◆ THE TASK
Scale everything below, from the first line down to the one containing "right shoulder: (202, 224, -31)". Write those lines out again in full, multiplying each keypoint coordinate and depth value in the answers by 1.9 and rounding it to a whole number with halves going up, and leave the pictures out.

◆ EXTRACTED ENTRIES
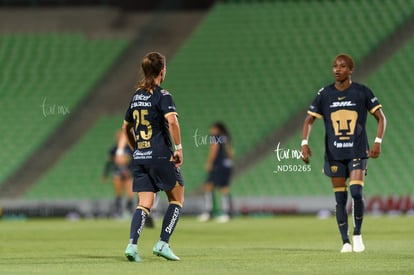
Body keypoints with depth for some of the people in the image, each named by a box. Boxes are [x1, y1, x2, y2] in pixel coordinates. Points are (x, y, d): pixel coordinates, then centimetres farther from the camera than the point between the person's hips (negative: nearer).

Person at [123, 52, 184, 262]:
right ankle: (163, 244, 1)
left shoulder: (136, 96, 13)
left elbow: (126, 127, 22)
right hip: (161, 156, -6)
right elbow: (172, 120, -25)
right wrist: (178, 147, -17)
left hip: (139, 158, 6)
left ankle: (132, 244, -14)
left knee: (144, 204, 5)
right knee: (177, 199, 9)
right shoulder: (162, 95, -8)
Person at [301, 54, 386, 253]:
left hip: (357, 152, -2)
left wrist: (378, 142, -9)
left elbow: (380, 117, 4)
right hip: (334, 154, 2)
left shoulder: (363, 92, -1)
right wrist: (304, 143, -6)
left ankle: (357, 234, 4)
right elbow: (309, 120, 8)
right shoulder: (324, 94, 4)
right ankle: (345, 242, 7)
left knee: (356, 192, -16)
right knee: (340, 199, 1)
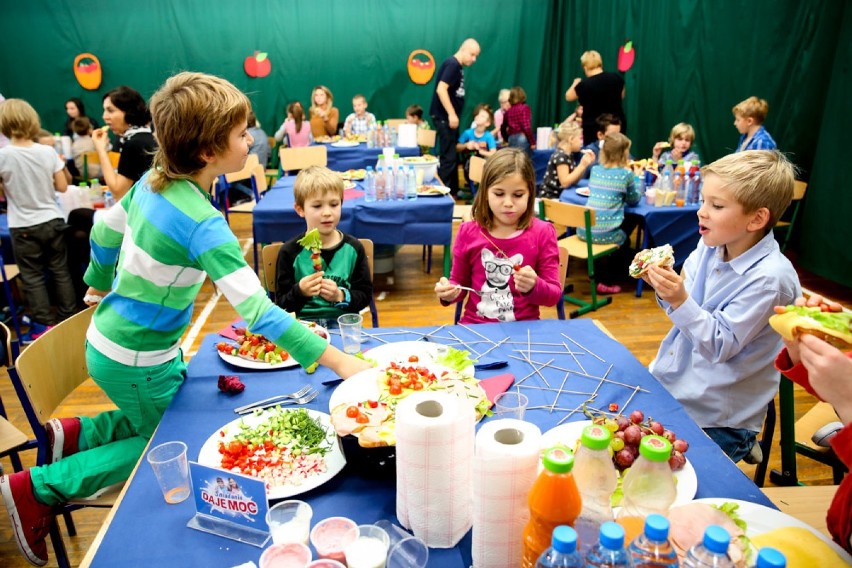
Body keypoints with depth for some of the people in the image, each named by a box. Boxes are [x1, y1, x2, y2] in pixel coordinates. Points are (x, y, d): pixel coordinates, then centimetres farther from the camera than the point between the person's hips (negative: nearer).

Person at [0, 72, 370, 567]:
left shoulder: (153, 182, -7)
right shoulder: (202, 224, -31)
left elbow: (106, 229, 10)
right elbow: (257, 310, -37)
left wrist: (101, 282, 29)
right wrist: (337, 360, -37)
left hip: (109, 336, 8)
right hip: (134, 362, -8)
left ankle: (77, 434, 24)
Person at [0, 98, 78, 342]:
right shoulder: (48, 151, -7)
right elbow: (62, 187, -2)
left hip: (24, 228, -2)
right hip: (52, 221, 3)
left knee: (32, 277, 9)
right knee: (60, 271, 14)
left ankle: (44, 325, 15)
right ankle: (69, 318, 22)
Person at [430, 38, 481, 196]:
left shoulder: (458, 66, 14)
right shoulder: (452, 64, -14)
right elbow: (441, 89, -23)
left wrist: (453, 115, 16)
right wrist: (451, 114, -25)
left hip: (449, 117, 10)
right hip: (444, 117, -10)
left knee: (453, 156, 15)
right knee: (448, 157, -9)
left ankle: (452, 192, 24)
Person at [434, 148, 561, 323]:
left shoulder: (542, 233, -4)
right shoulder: (468, 232, 0)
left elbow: (554, 295, -2)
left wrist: (534, 286, -22)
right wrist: (450, 292, -9)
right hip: (474, 326, 0)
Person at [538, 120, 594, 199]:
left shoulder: (569, 155, 11)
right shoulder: (560, 156, -16)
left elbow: (574, 180, 12)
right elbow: (565, 182, -24)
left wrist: (586, 164, 3)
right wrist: (582, 165, -20)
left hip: (560, 195, 9)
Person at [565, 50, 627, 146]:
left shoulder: (584, 84, -17)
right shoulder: (616, 78, -3)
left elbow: (568, 97, 3)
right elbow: (622, 95, 17)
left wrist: (575, 83, 21)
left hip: (593, 129, -4)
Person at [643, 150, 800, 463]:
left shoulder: (769, 278, -23)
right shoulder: (709, 247, -3)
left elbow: (721, 346, -21)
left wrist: (680, 301, -34)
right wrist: (662, 284, -12)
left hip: (716, 417, -7)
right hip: (673, 382, 7)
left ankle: (740, 445, 20)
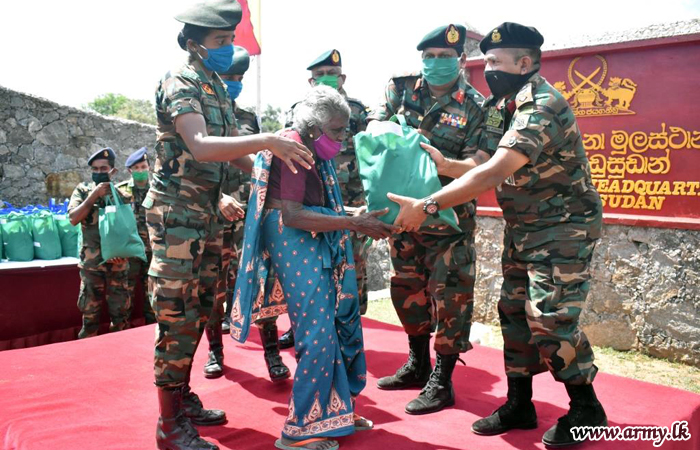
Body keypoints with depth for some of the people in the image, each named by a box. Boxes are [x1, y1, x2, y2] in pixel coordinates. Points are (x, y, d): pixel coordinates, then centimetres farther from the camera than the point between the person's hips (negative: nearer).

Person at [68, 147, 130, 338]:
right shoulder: (83, 190, 3)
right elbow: (73, 219, -10)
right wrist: (94, 195, -15)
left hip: (117, 261, 1)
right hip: (91, 262, -1)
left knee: (120, 311, 7)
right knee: (89, 312, 6)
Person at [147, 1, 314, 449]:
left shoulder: (218, 87, 14)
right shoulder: (180, 82, -12)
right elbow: (200, 147, -29)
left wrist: (219, 196, 10)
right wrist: (266, 140, -37)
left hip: (204, 214, 9)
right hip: (176, 212, -9)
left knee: (198, 311, 14)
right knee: (177, 316, -5)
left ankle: (184, 399, 29)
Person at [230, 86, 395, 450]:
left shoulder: (313, 151, 15)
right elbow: (292, 216, -22)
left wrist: (361, 221, 5)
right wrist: (354, 223, -21)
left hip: (320, 247, 10)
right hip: (295, 244, -10)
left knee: (340, 327, 12)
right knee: (318, 335, -9)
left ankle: (335, 411, 27)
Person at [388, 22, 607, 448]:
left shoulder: (543, 107, -23)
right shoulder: (507, 106, 8)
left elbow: (492, 174, -32)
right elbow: (488, 167, 4)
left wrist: (427, 206, -32)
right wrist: (444, 165, -13)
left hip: (563, 229, -9)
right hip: (523, 229, 9)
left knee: (550, 320, -9)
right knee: (514, 312, 9)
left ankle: (587, 411, 13)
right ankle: (519, 406, 22)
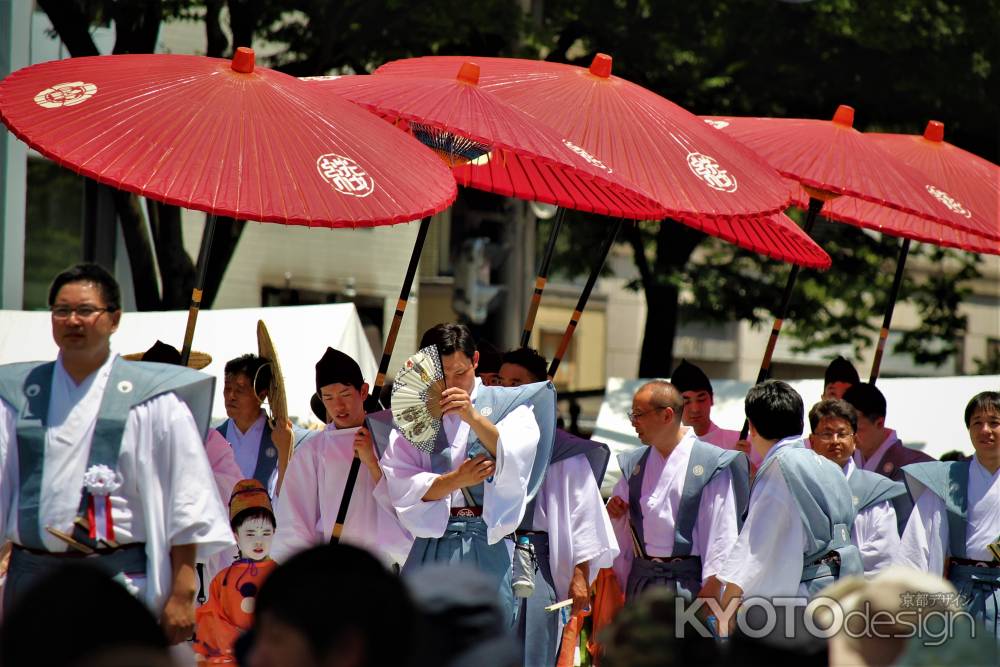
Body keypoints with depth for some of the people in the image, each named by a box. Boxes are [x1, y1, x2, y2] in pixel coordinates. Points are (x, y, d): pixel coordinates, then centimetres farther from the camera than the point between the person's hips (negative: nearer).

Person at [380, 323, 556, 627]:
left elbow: (515, 459, -9)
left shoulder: (506, 404, 8)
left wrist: (474, 418, -22)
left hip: (488, 545, -1)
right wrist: (456, 479, -12)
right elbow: (402, 486, 0)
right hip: (430, 543, 2)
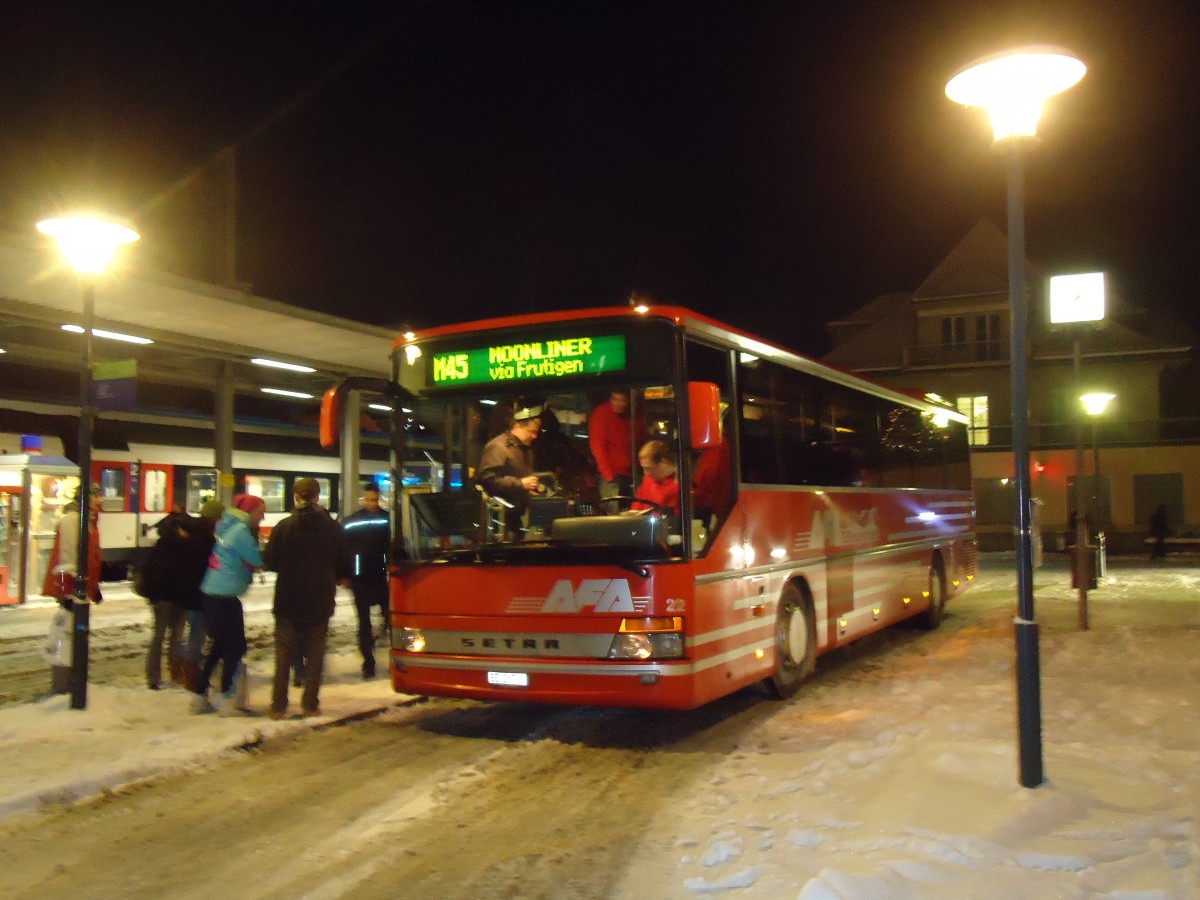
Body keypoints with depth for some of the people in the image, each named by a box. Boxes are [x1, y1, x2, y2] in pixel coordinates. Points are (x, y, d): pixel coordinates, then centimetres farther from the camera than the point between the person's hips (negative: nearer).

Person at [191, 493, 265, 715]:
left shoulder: (227, 526, 15)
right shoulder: (241, 530, -14)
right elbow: (257, 559, -15)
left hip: (212, 594, 9)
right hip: (225, 597, -9)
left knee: (220, 646, 16)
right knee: (235, 648, -1)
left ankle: (200, 697, 21)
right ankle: (227, 700, 3)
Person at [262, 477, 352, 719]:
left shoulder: (284, 527, -9)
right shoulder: (333, 528, -2)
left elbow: (269, 561, -7)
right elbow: (345, 567, 2)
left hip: (288, 601, -1)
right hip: (320, 602, 1)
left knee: (284, 653, 7)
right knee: (315, 654, 11)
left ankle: (278, 706, 7)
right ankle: (311, 704, 10)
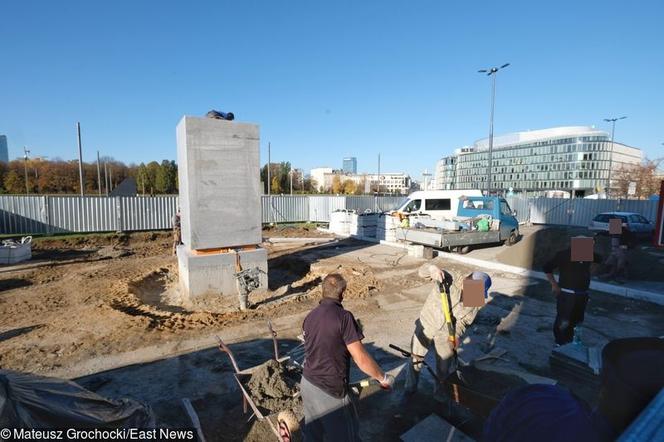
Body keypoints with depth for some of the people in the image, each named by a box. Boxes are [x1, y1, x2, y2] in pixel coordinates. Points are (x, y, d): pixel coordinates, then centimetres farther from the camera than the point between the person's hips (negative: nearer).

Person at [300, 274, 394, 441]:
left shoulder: (310, 316, -1)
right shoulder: (344, 316, -20)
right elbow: (361, 359, -19)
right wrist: (383, 378, -4)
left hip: (307, 383, 6)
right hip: (330, 391, -6)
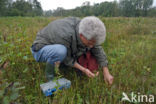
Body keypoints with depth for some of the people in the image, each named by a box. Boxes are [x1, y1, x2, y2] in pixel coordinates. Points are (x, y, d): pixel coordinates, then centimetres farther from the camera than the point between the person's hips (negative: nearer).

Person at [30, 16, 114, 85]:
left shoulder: (85, 31, -18)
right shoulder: (65, 35, -38)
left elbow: (98, 50, -12)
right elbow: (66, 58, -23)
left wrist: (106, 72, -14)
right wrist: (83, 70, -27)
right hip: (41, 49, -6)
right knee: (61, 51, -39)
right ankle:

◆ WRITTEN SOLUTION
Body keypoints with depth for some of the people in the image, each named by a box. Boxes are [x1, y1, x2, y2] in pixel coordinates. Points are (x, y, d): pixel coordinates, then centimetres farther from the camera than the point between the person's hips (negative: nearer).

Person at [123, 52, 184, 262]:
right ankle: (310, 464, 2)
left shoulder: (258, 182, 25)
left elbow: (239, 241, 42)
right hip: (306, 296, -11)
right elbow: (327, 228, -48)
right wrist: (338, 279, -32)
left hip: (264, 300, 11)
left ankle: (251, 464, -27)
left knee: (274, 388, 10)
right knee: (336, 378, 17)
right shoulder: (308, 181, -15)
Person at [301, 54, 386, 253]:
left hip: (678, 289, -4)
left wrist: (718, 270, -17)
left elbow: (722, 222, 8)
right hip: (635, 293, 4)
left shoulder: (690, 175, -2)
right wrist: (578, 272, -11)
left ankle: (678, 445, 8)
right elbow: (587, 228, 15)
right shoulder: (616, 179, 8)
right ankle: (656, 460, 13)
left knee: (676, 365, -30)
right knee: (646, 378, 2)
Body keypoints with depth for some of the people in the image, each named by a box. Boxes are [x1, y1, x2, y2] in pixel coordinates. Points are (x, y, d): pixel coordinates, then centimetres farther from the camera than the point between the person's hips (negative: nearer).

Person at [0, 72, 370, 567]:
left shoulder: (291, 346, -13)
right shoulder: (384, 426, -59)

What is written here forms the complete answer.